-- Listed entries --
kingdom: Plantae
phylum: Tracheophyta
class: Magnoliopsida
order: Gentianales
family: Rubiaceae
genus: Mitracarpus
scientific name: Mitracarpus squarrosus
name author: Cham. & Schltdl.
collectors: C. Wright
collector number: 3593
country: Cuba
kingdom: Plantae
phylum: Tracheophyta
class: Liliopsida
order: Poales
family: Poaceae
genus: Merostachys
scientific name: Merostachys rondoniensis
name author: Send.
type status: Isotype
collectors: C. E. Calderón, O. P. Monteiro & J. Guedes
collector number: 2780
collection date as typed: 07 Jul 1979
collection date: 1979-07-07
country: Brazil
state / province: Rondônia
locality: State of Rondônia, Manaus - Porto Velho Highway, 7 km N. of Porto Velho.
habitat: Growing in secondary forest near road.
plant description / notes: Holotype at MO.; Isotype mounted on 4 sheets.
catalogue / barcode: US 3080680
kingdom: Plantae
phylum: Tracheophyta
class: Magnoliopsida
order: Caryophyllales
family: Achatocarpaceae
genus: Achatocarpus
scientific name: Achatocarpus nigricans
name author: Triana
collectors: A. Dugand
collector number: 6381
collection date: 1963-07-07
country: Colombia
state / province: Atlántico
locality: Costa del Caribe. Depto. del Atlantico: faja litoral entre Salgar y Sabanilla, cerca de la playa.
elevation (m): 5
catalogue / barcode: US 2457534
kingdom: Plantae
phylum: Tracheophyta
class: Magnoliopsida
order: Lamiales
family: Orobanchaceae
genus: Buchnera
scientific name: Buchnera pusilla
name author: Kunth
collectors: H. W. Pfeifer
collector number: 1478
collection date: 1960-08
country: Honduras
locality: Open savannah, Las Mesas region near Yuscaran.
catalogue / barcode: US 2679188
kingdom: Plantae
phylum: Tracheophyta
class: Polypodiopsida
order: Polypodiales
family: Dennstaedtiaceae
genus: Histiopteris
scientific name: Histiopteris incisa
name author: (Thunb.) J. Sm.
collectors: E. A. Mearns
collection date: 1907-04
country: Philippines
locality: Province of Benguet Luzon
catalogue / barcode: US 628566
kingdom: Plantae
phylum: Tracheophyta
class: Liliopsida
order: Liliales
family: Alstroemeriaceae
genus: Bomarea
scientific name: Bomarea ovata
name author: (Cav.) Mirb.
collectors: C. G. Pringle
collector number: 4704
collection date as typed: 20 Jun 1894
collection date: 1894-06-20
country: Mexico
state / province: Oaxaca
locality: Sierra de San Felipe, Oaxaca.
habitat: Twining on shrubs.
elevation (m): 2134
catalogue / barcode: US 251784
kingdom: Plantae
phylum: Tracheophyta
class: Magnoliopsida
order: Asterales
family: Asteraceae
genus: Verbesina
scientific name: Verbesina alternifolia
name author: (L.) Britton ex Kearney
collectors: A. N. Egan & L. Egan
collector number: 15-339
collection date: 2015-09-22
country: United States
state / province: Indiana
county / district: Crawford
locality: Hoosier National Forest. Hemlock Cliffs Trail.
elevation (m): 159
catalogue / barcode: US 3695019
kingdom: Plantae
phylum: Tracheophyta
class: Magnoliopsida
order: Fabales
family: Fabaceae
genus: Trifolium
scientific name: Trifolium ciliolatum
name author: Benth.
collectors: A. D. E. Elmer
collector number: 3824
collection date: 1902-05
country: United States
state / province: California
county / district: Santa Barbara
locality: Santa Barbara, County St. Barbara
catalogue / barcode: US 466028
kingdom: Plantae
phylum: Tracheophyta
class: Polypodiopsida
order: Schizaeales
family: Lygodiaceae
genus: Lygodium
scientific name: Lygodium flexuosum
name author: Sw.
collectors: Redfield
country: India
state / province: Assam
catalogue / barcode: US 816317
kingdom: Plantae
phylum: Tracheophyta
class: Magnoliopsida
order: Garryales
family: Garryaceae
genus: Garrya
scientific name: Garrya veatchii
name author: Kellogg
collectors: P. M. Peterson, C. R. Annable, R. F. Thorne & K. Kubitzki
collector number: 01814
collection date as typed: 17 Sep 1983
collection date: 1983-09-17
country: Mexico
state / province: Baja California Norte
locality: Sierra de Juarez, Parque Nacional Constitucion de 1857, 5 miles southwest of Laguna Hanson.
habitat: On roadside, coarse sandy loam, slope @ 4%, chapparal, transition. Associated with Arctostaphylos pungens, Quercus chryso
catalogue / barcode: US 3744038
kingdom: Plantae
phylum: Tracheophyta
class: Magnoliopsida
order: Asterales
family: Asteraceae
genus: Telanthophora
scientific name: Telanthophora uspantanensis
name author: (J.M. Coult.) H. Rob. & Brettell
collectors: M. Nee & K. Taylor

-- What to do --
Output the rows above verbatim, from the line containing "collectors: Redfield" through the line containing "name author: (J.M. Coult.) H. Rob. & Brettell", both lines included.

-- Output --
collectors: Redfield
country: India
state / province: Assam
catalogue / barcode: US 816317
kingdom: Plantae
phylum: Tracheophyta
class: Magnoliopsida
order: Garryales
family: Garryaceae
genus: Garrya
scientific name: Garrya veatchii
name author: Kellogg
collectors: P. M. Peterson, C. R. Annable, R. F. Thorne & K. Kubitzki
collector number: 01814
collection date as typed: 17 Sep 1983
collection date: 1983-09-17
country: Mexico
state / province: Baja California Norte
locality: Sierra de Juarez, Parque Nacional Constitucion de 1857, 5 miles southwest of Laguna Hanson.
habitat: On roadside, coarse sandy loam, slope @ 4%, chapparal, transition. Associated with Arctostaphylos pungens, Quercus chryso
catalogue / barcode: US 3744038
kingdom: Plantae
phylum: Tracheophyta
class: Magnoliopsida
order: Asterales
family: Asteraceae
genus: Telanthophora
scientific name: Telanthophora uspantanensis
name author: (J.M. Coult.) H. Rob. & Brettell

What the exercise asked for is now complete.